We could never earn our way into God’s family, but Jesus Christ willingly paid the penalty on our behalf.
1 PETER 1:3-5
Corinth was a city characterized by sexual immorality and many other forms of ungodliness. (See 1 Cor. 6:9-11.) Believers there had once been like their fellow citizens—filled with greed, envy, wickedness, deceit, anger, and malice. But now they were new creations in Christ, indwelt by the Holy Spirit and adopted into the family of God. The Corinthian lifestyle no longer matched who they’d become in Jesus.
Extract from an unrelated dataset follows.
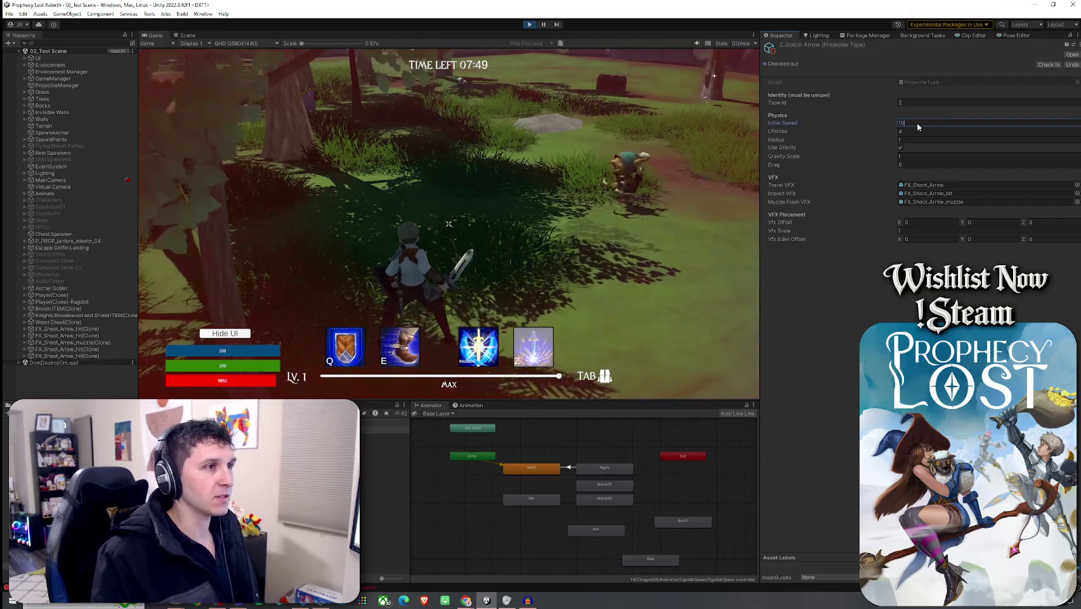
click(729, 159)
In that passage from 1 Corinthians, Paul reminded the believers not to be influenced by their culture or old patterns of thinking. The apostle was not warning them that they might miss out on the kingdom. Instead, he was encouraging them to abandon their old ways and bring their behavior in line with who they really were—children of God.
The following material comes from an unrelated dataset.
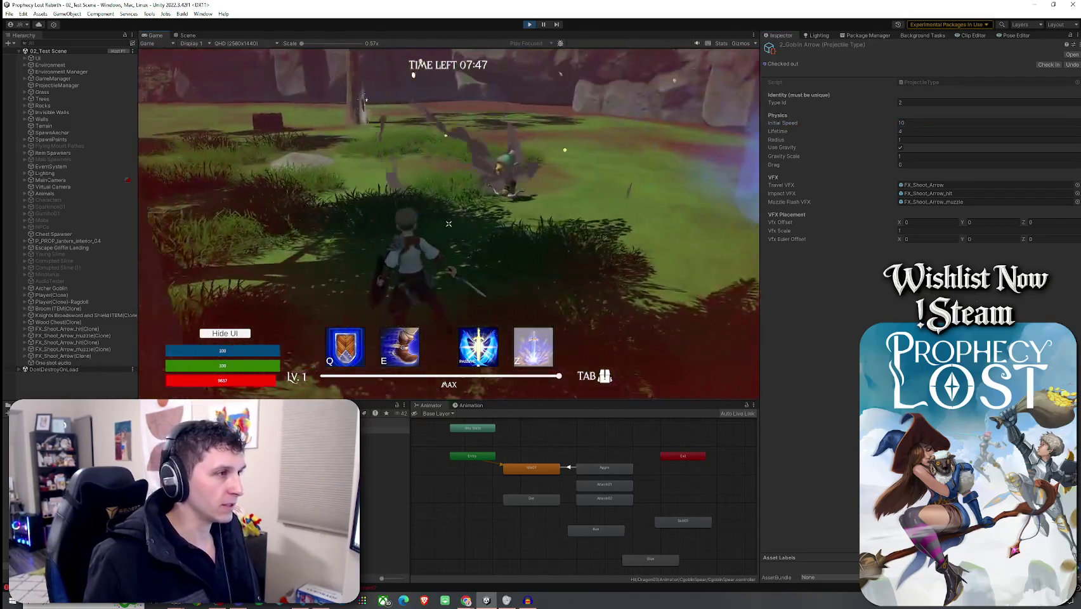
- Run toward the goblin archer to test the speed-10 arrows
key(w)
We, too, should know salvation is permanent and faith should positively affect conduct. What’s more, understanding the basis for our salvation—Jesus’ finished work on the cross—banishes fear and fills us with hope.
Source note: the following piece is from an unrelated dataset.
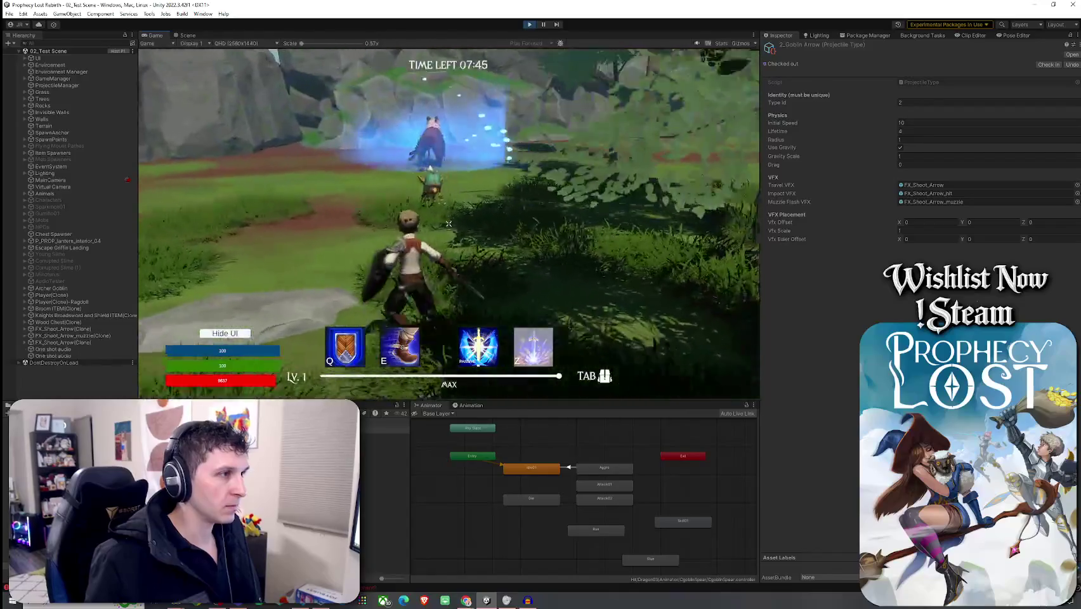
key(w)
We could never earn our way into God’s family, nor could we pay our own sin debt. But our Lord and Savior Jesus Christ willingly paid the penalty on our behalf, satisfying divine justice and the Law’s demands (Rom. 3:25-26). To show the sacrifice was accepted, God raised Jesus to life and brought Him to heaven, where He reigns at the right hand of the Father (Mark 16:19).
What God has accomplished—pardoning our sins, giving us a new nature, and adopting us into His family—no one can undo. That gives us a living hope to sustain and uplift us all our days.